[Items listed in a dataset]
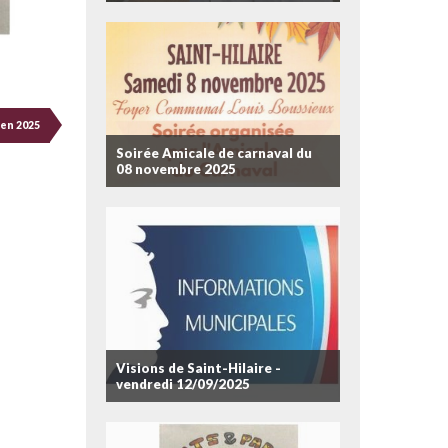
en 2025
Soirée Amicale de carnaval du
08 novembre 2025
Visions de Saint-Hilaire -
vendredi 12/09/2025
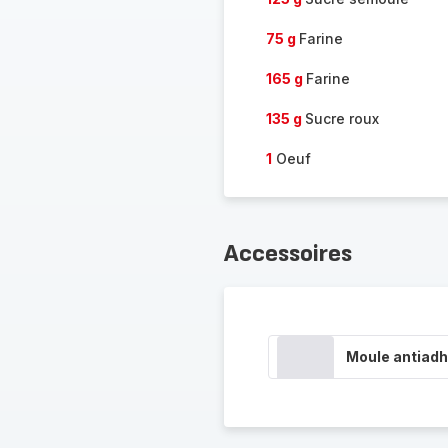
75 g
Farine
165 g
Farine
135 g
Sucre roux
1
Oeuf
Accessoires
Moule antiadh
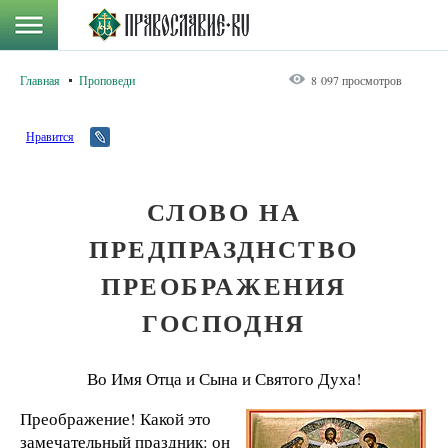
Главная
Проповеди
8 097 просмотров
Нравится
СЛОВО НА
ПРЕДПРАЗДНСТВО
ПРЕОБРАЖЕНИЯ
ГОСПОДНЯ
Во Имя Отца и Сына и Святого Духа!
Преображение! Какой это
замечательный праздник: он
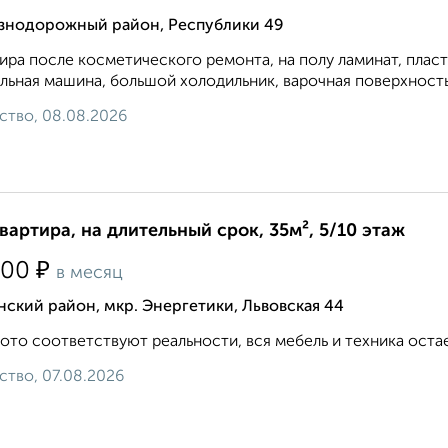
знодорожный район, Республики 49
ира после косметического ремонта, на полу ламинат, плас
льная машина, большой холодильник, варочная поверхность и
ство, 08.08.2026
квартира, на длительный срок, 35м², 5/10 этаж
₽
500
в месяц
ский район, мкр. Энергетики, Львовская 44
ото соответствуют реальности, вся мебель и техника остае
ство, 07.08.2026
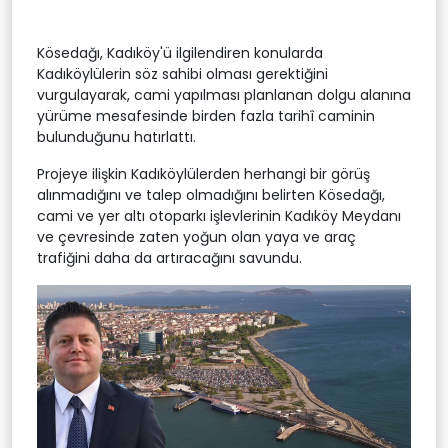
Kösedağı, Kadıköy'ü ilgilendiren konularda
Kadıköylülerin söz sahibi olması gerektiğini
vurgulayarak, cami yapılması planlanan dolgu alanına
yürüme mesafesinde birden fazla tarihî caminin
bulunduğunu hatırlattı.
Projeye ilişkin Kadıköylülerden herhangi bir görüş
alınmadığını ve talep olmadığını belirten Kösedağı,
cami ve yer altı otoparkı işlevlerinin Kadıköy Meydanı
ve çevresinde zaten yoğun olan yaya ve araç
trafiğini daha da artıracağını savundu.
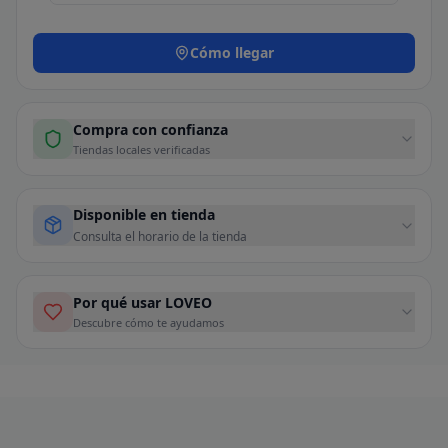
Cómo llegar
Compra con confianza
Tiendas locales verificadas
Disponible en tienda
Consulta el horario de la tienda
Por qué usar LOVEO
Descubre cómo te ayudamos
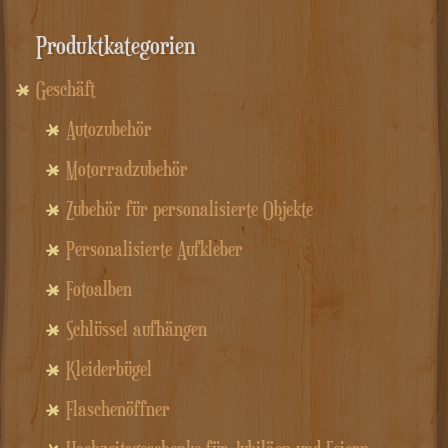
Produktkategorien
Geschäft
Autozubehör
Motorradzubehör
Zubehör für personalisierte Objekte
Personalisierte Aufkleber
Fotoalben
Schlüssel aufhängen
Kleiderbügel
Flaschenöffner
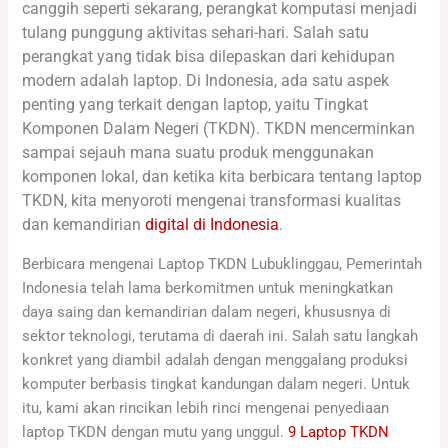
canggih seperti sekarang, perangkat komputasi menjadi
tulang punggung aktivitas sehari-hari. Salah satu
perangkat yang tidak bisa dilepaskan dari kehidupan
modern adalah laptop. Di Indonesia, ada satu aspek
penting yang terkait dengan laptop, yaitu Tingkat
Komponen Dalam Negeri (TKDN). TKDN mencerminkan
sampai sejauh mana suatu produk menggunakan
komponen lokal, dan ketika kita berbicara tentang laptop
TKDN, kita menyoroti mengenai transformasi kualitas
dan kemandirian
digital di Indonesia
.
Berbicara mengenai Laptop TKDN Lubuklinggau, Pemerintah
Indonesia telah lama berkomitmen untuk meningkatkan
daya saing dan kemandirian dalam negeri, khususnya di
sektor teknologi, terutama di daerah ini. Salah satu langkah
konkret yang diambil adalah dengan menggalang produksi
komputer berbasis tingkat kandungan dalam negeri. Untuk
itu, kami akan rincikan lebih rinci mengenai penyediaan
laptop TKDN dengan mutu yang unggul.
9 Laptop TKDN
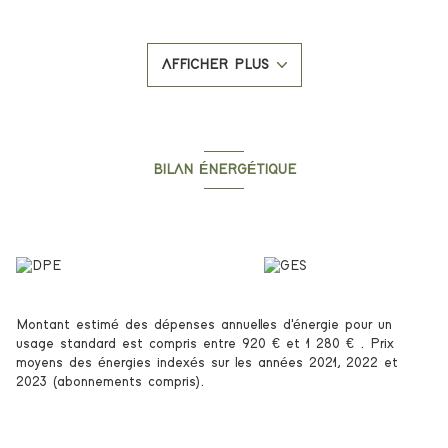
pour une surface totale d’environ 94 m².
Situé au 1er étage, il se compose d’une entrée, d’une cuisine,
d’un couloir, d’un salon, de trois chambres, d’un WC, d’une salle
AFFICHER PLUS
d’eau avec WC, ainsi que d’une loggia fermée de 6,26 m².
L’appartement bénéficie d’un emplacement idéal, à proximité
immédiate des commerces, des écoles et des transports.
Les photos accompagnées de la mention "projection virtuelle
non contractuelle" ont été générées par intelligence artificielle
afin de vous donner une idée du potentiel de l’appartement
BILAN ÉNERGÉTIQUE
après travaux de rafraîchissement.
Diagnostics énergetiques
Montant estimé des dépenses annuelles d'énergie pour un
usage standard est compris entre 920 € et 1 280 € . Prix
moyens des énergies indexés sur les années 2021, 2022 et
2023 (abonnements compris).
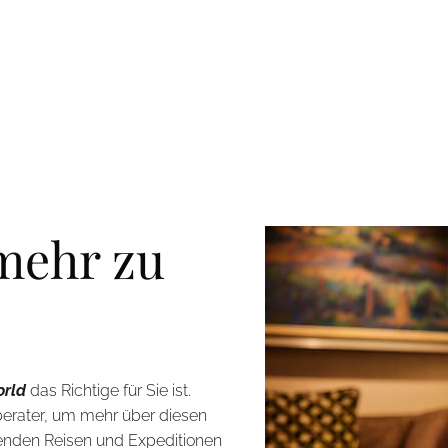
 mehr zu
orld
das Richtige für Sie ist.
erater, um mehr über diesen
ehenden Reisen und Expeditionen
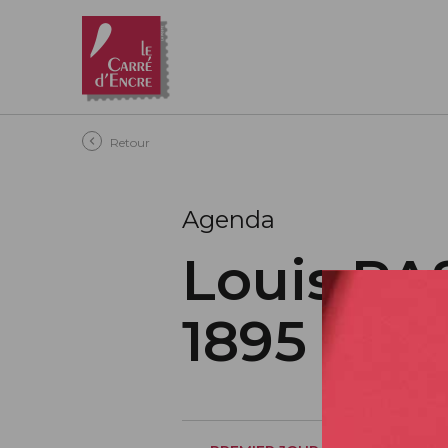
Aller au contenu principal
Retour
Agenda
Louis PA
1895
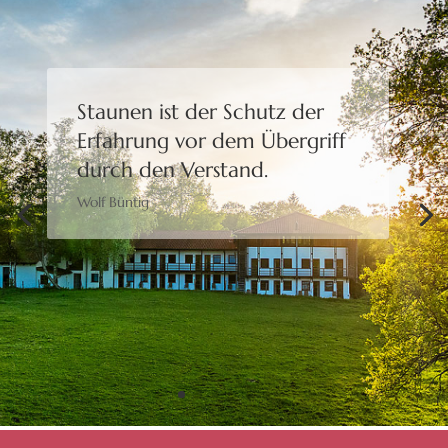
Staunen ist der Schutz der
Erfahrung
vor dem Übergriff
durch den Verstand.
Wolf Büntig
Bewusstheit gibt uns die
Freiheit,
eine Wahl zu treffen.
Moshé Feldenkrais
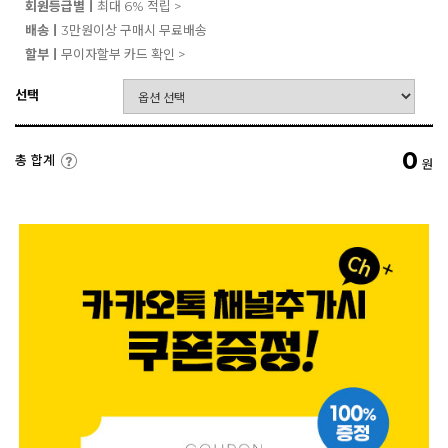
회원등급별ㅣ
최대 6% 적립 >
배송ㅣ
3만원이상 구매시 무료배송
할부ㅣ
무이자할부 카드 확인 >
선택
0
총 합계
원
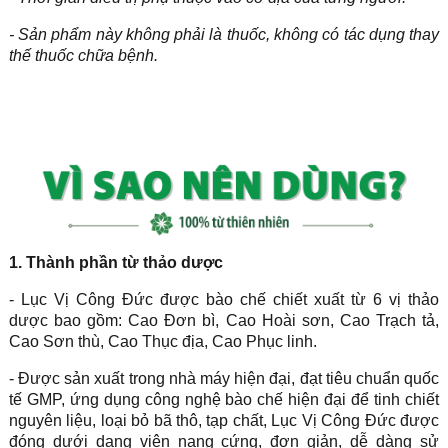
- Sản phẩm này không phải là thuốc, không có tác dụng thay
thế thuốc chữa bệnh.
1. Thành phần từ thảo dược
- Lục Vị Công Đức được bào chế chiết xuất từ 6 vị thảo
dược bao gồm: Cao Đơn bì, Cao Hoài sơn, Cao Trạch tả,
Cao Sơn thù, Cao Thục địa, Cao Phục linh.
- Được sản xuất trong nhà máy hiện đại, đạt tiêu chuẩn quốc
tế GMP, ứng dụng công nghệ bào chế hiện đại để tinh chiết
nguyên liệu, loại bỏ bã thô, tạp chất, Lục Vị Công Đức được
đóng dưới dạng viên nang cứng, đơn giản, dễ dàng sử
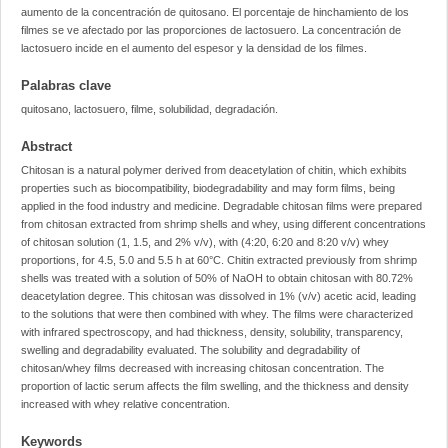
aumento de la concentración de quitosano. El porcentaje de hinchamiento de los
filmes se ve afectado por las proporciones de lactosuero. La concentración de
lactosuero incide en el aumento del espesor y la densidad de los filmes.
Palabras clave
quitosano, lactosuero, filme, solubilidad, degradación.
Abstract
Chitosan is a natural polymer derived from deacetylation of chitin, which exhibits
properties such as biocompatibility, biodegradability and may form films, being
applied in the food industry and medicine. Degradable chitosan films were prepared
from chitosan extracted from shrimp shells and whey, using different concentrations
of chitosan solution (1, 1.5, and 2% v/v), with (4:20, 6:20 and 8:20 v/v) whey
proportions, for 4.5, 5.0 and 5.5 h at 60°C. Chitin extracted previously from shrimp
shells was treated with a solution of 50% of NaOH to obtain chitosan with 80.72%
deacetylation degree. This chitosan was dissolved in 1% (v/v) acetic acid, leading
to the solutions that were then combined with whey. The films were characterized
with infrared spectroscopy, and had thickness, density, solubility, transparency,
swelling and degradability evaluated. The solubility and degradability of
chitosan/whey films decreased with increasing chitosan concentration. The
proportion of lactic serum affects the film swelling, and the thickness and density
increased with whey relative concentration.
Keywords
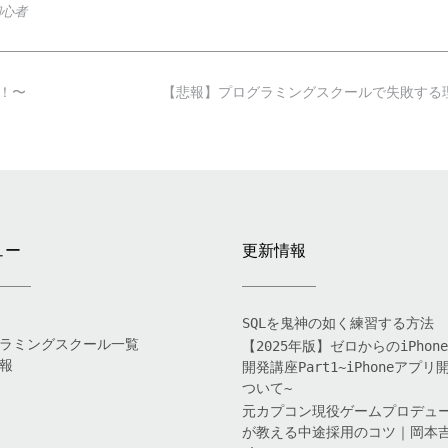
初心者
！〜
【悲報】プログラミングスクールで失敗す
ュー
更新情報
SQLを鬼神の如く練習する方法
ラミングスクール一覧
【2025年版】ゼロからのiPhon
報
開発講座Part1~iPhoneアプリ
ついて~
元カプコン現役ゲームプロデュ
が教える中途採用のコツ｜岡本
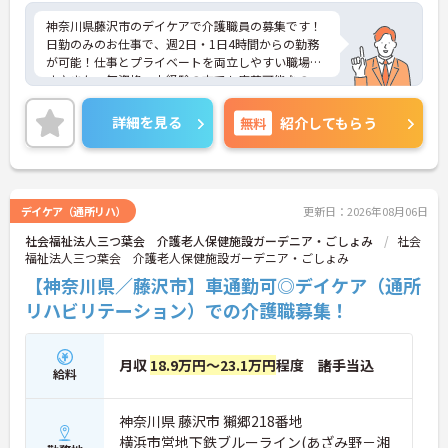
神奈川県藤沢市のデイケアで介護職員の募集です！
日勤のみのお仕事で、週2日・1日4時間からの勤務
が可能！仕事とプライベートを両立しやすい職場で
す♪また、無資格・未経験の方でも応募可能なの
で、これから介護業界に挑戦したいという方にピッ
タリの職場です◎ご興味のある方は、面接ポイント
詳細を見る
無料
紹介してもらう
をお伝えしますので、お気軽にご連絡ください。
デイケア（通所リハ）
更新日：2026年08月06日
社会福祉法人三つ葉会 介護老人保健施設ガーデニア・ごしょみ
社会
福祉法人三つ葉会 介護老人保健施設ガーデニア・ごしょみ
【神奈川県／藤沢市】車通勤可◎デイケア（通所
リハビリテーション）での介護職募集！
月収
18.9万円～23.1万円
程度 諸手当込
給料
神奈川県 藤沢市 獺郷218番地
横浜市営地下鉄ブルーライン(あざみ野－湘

## What you should do:
Your answer must be the entries repeated exactly, with no pictures.

## Answer for the task:
en 2025
Soirée Amicale de carnaval du
08 novembre 2025
Visions de Saint-Hilaire -
vendredi 12/09/2025
75 g
Farine
165 g
Farine
135 g
Sucre roux
1
Oeuf
Accessoires
Moule antiadh
Главная
Проповеди
8 097 просмотров
Нравится
СЛОВО НА
ПРЕДПРАЗДНСТВО
ПРЕОБРАЖЕНИЯ
ГОСПОДНЯ
Во Имя Отца и Сына и Святого Духа!
Преображение! Какой это
замечательный праздник: он
знодорожный район, Республики 49
ира после косметического ремонта, на полу ламинат, плас
льная машина, большой холодильник, варочная поверхность и
ство, 08.08.2026
квартира, на длительный срок, 35м², 5/10 этаж
₽
500
в месяц
ский район, мкр. Энергетики, Львовская 44
ото соответствуют реальности, вся мебель и техника остае
ство, 07.08.2026
Kösedağı, Kadıköy'ü ilgilendiren konularda
Kadıköylülerin söz sahibi olması gerektiğini
vurgulayarak, cami yapılması planlanan dolgu alanına
yürüme mesafesinde birden fazla tarihî caminin
bulunduğunu hatırlattı.
Projeye ilişkin Kadıköylülerden herhangi bir görüş
alınmadığını ve talep olmadığını belirten Kösedağı,
cami ve yer altı otoparkı işlevlerinin Kadıköy Meydanı
ve çevresinde zaten yoğun olan yaya ve araç
trafiğini daha da artıracağını savundu.
Cómo llegar
Compra con confianza
Tiendas locales verificadas
Disponible en tienda
Consulta el horario de la tienda
Por qué usar LOVEO
Descubre cómo te ayudamos
Produktkategorien
Geschäft
Autozubehör
Motorradzubehör
Zubehör für personalisierte Objekte
Personalisierte Aufkleber
Fotoalben
Schlüssel aufhängen
Kleiderbügel
Flaschenöffner
canggih seperti sekarang, perangkat komputasi menjadi
tulang punggung aktivitas sehari-hari. Salah satu
perangkat yang tidak bisa dilepaskan dari kehidupan
modern adalah laptop. Di Indonesia, ada satu aspek
penting yang terkait dengan laptop, yaitu Tingkat
Komponen Dalam Negeri (TKDN). TKDN mencerminkan
sampai sejauh mana suatu produk menggunakan
komponen lokal, dan ketika kita berbicara tentang laptop
TKDN, kita menyoroti mengenai transformasi kualitas
dan kemandirian
digital di Indonesia
.
Berbicara mengenai Laptop TKDN Lubuklinggau, Pemerintah
Indonesia telah lama berkomitmen untuk meningkatkan
daya saing dan kemandirian dalam negeri, khususnya di
sektor teknologi, terutama di daerah ini. Salah satu langkah
konkret yang diambil adalah dengan menggalang produksi
komputer berbasis tingkat kandungan dalam negeri. Untuk
itu, kami akan rincikan lebih rinci mengenai penyediaan
laptop TKDN dengan mutu yang unggul.
9 Laptop TKDN
pour une surface totale d’environ 94 m².
Situé au 1er étage, il se compose d’une entrée, d’une cuisine,
d’un couloir, d’un salon, de trois chambres, d’un WC, d’une salle
AFFICHER PLUS
d’eau avec WC, ainsi que d’une loggia fermée de 6,26 m².
L’appartement bénéficie d’un emplacement idéal, à proximité
immédiate des commerces, des écoles et des transports.
Les photos accompagnées de la mention "projection virtuelle
non contractuelle" ont été générées par intelligence artificielle
afin de vous donner une idée du potentiel de l’appartement
BILAN ÉNERGÉTIQUE
après travaux de rafraîchissement.
Diagnostics énergetiques
Montant estimé des dépenses annuelles d'énergie pour un
usage standard est compris entre 920 € et 1 280 € . Prix
moyens des énergies indexés sur les années 2021, 2022 et
2023 (abonnements compris).
 mehr zu
orld
das Richtige für Sie ist.
erater, um mehr über diesen
ehenden Reisen und Expeditionen
Aller au contenu principal
Retour
Agenda
Louis PA
1895
Staunen ist der Schutz der
Erfahrung
vor dem Übergriff
durch den Verstand.
Wolf Büntig
Bewusstheit gibt uns die
Freiheit,
eine Wahl zu treffen.
Moshé Feldenkrais
회원등급별ㅣ
최대 6% 적립 >
배송ㅣ
3만원이상 구매시 무료배송
할부ㅣ
무이자할부 카드 확인 >
선택
0
총 합계
원
- Sản phẩm này không phải là thuốc, không có tác dụng thay
thế thuốc chữa bệnh.
1. Thành phần từ thảo dược
- Lục Vị Công Đức được bào chế chiết xuất từ 6 vị thảo
dược bao gồm: Cao Đơn bì, Cao Hoài sơn, Cao Trạch tả,
Cao Sơn thù, Cao Thục địa, Cao Phục linh.
- Được sản xuất trong nhà máy hiện đại, đạt tiêu chuẩn quốc
tế GMP, ứng dụng công nghệ bào chế hiện đại để tinh chiết
nguyên liệu, loại bỏ bã thô, tạp chất, Lục Vị Công Đức được
đóng dưới dạng viên nang cứng, đơn giản, dễ dàng sử
aumento de la concentración de quitosano. El porcentaje de hinchamiento de los
filmes se ve afectado por las proporciones de lactosuero. La concentración de
lactosuero incide en el aumento del espesor y la densidad de los filmes.
Palabras clave
quitosano, lactosuero, filme, solubilidad, degradación.
Abstract
Chitosan is a natural polymer derived from deacetylation of chitin, which exhibits
properties such as biocompatibility, biodegradability and may form films, being
applied in the food industry and medicine. Degradable chitosan films were prepared
from chitosan extracted from shrimp shells and whey, using different concentrations
of chitosan solution (1, 1.5, and 2% v/v), with (4:20, 6:20 and 8:20 v/v) whey
proportions, for 4.5, 5.0 and 5.5 h at 60°C. Chitin extracted previously from shrimp
shells was treated with a solution of 50% of NaOH to obtain chitosan with 80.72%
deacetylation degree. This chitosan was dissolved in 1% (v/v) acetic acid, leading
to the solutions that were then combined with whey. The films were characterized
with infrared spectroscopy, and had thickness, density, solubility, transparency,
swelling and degradability evaluated. The solubility and degradability of
chitosan/whey films decreased with increasing chitosan concentration. The
proportion of lactic serum affects the film swelling, and the thickness and density
increased with whey relative concentration.
Keywords
初心者
！〜
【悲報】プログラミングスクールで失敗す
ュー
更新情報
SQLを鬼神の如く練習する方法
ラミングスクール一覧
【2025年版】ゼロからのiPhon
報
開発講座Part1~iPhoneアプリ
ついて~
元カプコン現役ゲームプロデュ
が教える中途採用のコツ｜岡本
神奈川県藤沢市のデイケアで介護職員の募集です！
日勤のみのお仕事で、週2日・1日4時間からの勤務
が可能！仕事とプライベートを両立しやすい職場で
す♪また、無資格・未経験の方でも応募可能なの
で、これから介護業界に挑戦したいという方にピッ
タリの職場です◎ご興味のある方は、面接ポイント
詳細を見る
無料
紹介してもらう
をお伝えしますので、お気軽にご連絡ください。
デイケア（通所リハ）
更新日：2026年08月06日
社会福祉法人三つ葉会 介護老人保健施設ガーデニア・ごしょみ
社会
福祉法人三つ葉会 介護老人保健施設ガーデニア・ごしょみ
【神奈川県／藤沢市】車通勤可◎デイケア（通所
リハビリテーション）での介護職募集！
月収
18.9万円～23.1万円
程度 諸手当込
給料
神奈川県 藤沢市 獺郷218番地
横浜市営地下鉄ブルーライン(あざみ野－湘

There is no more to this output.